The guitar sustains really, really well. Where I struggle in some areas with other guitars that I own, this guitar was just sailing through those areas with no problem at all. One of the most surprising things about the guitar was how well it accepts slide playing. That was actually one of the strongest areas for me. “Rosalee” came so naturally and was so much easier than it normally is for me. We did our cover of “Never Been the Same.” Again, the slide playing on the guitar was surprising because of the sustain. And also the prettier melodic things we do- “100 Days of Rain,” things like that. We cruised through these normally difficult sections so joyfully.

I didn’t want to give it back because I completely bonded with that instrument. I’ll say it for the last time: it was not because it was Garcia’s. I’m not a bullshitter when it comes to instruments. I’ve played a lot of them. I know what I like and I know what I don’t. It doesn’t matter who it belonged to. If I don’t dig it, I give it back. That guitar spoke to me in a massive way.

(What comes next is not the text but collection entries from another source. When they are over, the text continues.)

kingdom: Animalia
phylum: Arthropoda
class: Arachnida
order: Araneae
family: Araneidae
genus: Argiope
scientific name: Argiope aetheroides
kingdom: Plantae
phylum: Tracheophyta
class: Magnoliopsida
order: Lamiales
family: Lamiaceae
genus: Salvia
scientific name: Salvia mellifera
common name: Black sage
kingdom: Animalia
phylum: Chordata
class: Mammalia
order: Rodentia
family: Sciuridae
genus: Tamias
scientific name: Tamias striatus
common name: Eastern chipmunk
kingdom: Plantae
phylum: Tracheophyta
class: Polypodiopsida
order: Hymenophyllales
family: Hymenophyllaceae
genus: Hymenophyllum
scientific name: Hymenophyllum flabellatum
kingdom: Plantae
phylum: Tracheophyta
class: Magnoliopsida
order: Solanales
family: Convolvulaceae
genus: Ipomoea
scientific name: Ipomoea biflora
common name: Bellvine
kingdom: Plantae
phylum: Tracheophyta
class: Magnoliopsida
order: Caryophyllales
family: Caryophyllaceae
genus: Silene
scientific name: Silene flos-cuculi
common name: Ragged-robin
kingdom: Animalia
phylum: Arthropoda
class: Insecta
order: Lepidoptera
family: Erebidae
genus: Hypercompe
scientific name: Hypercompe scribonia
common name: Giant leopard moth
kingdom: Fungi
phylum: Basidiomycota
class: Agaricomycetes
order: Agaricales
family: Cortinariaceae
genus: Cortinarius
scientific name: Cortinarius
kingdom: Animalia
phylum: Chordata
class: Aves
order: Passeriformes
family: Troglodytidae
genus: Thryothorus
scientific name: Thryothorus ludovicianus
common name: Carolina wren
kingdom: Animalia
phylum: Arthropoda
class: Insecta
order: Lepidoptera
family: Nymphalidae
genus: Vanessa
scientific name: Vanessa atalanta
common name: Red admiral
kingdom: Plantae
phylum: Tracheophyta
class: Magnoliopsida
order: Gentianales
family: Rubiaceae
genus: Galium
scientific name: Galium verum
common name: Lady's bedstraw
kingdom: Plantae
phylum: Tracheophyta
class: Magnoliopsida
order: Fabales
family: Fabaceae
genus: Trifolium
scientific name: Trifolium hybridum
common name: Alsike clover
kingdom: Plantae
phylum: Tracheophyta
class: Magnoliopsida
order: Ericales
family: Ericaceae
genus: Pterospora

As has been the case in the past when Wolf appeared onstage in someone’s hands besides Garcia’s, fans’ reactions have been both positive and negative. What’s your take?

I heard that under Jay Blakesberg’s photos there were some hater comments like, “Get your hands off that guitar. You don’t have a right to play this guitar.” It’s important to me to say to the haters that we didn’t ask for this guitar. It was offered to us and if any of those haters are guitar players, I would ask them: if this guitar was offered to you, what would you say? Would you say, “Oh, I’m not worthy” and not dare touch it or would your curiosity and your love for the instrument inspire you to want to pick it up?

We took the opportunity to have that guitar as a learning experience, as a opportunity for us to give a little bit back to it, and also to give it a little spin around the track and see what it’s made of and see if we could get some insight into Garcia’s genius. Into the workings of the Grateful Dead. Into the workings of the minds of the extremely intelligent people who surrounded that band and everything they were all about. We poured over that guitar, looking at it, listening to it. We had discussions about it and it was such a valuable thing for all of us because it inspired us to look a little bit further into what we’re looking for in our instruments. We learned so quickly what an uncompromising artist Garcia was and what an uncompromising band the Dead was and that they attracted people to build instruments for them that had the same really high standards.

So the haters should know that. The people who have a knee-jerk reaction to say, “Oh you don’t have the right to touch that.” You’re full of shit man! If someone offered you that guitar, you’d say yes and you’d do your best with it as well. People should be real careful before they condemn that quickly. It’s like, “Hey man! We know we’re not Garcia. We know we’re not the Dead. We’re not trying to be! We got lucky. It came into our sphere and we used it as a tremendous learning experience.”